It was the experience of having my ground floor flooded at Auckland Anniversary Weekend that made me write too cheerfully of the cyclone damage in other places last week. We have some serious renovation work to do downstairs but we can see the extent of it. That helps.
Thereis, of course, no comparison between the scale of my loss and that of many other households in Auckland, let alone the flooded areas of Coromandel, Tairāwhiti and Hawke’s Bay. But I think the same principle applies. When you can see the boundary of a disaster it becomes easier to deal with it.
The frustration of reading and watching news of a disaster from afar is that we’re seldom shown its limits.
It is said the camera cannot lie but it can exaggerate. Television news cameras often make 20 protestors look like a mass demonstration simply by keeping the frame inside the edges of the gathering. Photographers covering earthquake damage, fire or flood might fill their frame with the devastation, or the picture might be cropped to give it more impact.
Written descriptions of a disaster are not much better. I must have read many tens of thousands of words on the cyclone devastation in Hawke’s Bay these past two weeks and, at the time of writing, I still don’t know exactly how much of the province is under mud.

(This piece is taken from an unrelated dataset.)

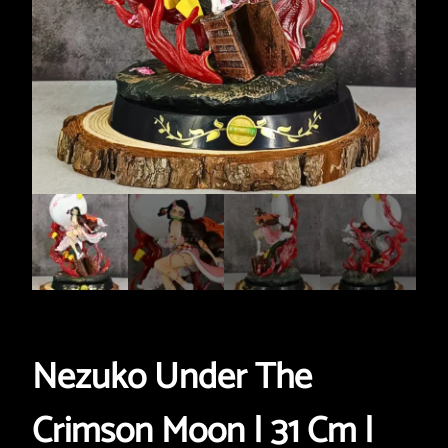
Nezuko Under The
Crimson Moon | 31 Cm |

For someone such as me who doesn’t know that region well, it’s been hard to picture where the river valleys are, how flat and wide they are, and how extensive the damage must be. I don’t doubt it is extensive and devastating and unprecedented and all the other words used for it, but words like those do not help me get a grip on it.
I know there are limits to the destruction because we have friends in Havelock North and they tell us they’re all right. They’re probably thinking what I think when a volcanic or seismic event occurs far from Auckland and we get messages from overseas asking if we’re okay. Why didn’t their newspapers print a map?

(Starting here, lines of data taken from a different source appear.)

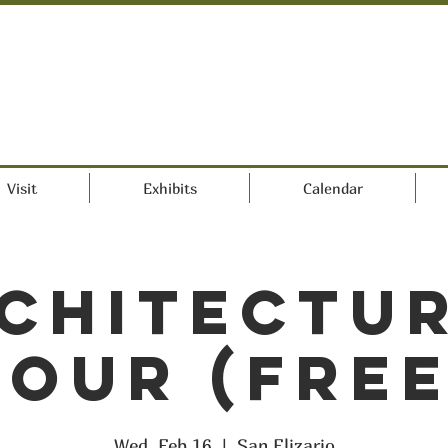
Visit
Exhibits
Calendar
chitectu
Tour (FREE
Wed, Feb 16
  |  
San Elizario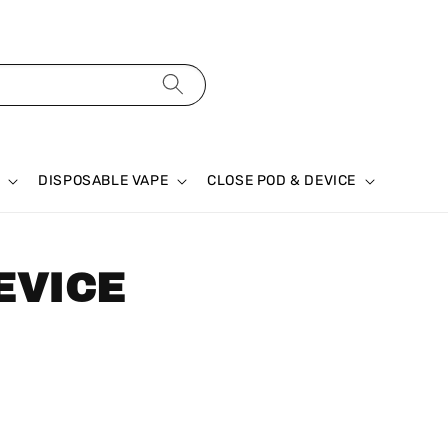
DISPOSABLE VAPE
CLOSE POD & DEVICE
EVICE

Soon after the cyclone had passed, a television camera crew accompanied the Prime Minister on a flight over the flooded regions of Hawke’s Bay. We saw him in a helmet, looking down on the scenes below. I was longing to see what he was seeing. The camera had only to pivot a few degrees, which it must have done.
But the footage shown that evening did not include any expansive aerial views, only Chris Hipkins looking stunned, along with tightly focused shots of collapsed buildings and ruined crops down below. I can only assume someone decided the wide overviews did not assist the story.
Not many years ago a Prime Minister well-briefed on the extent of the damage, and having seen it for himself, would have presented a confident face to the public, given the country a balanced assessment of its seriousness and its limits, and might have erred on the side of understatement so as not to alarm people too much.
But those days are gone. The pandemic has shown politicians that a crisis can work wonders for a party in power. The Government reinstated daily press conferences for the Prime Minister and the only bit Hipkins understated was the looting.
A note of alarm may be justified when the threat is a virus and people can do something to avoid it. But when a threat takes the form of extreme weather events, doleful reporting is no help. Climate change requires an adaptation of many things we do and I think the way its consequences are going to be covered needs to change too.
Unremitting stories and images of pain, suffering, damage and loss are debilitating for people who can’t see it for themselves. The scale of the disaster appears so big it seems to defy anything the country can do to contain or reduce the damage when events of a similar magnitude occur.
Ironically, the people feeling least powerless in the face of climate change right now are probably those who have seen the extent of the damage and begun to make decisions about their home, their land and crops.
They might be surprised, as I have been, by the willingness of insurance companies to simply restore what was there. The assessor, when he came, wasn’t much interested in the adaptations I had in mind.
Insurers are in the business of risk and if they have calculated that restoration is still the most economic response to every climatic event, who am I to argue? But I can see a more durable solution. People on the ground usually can.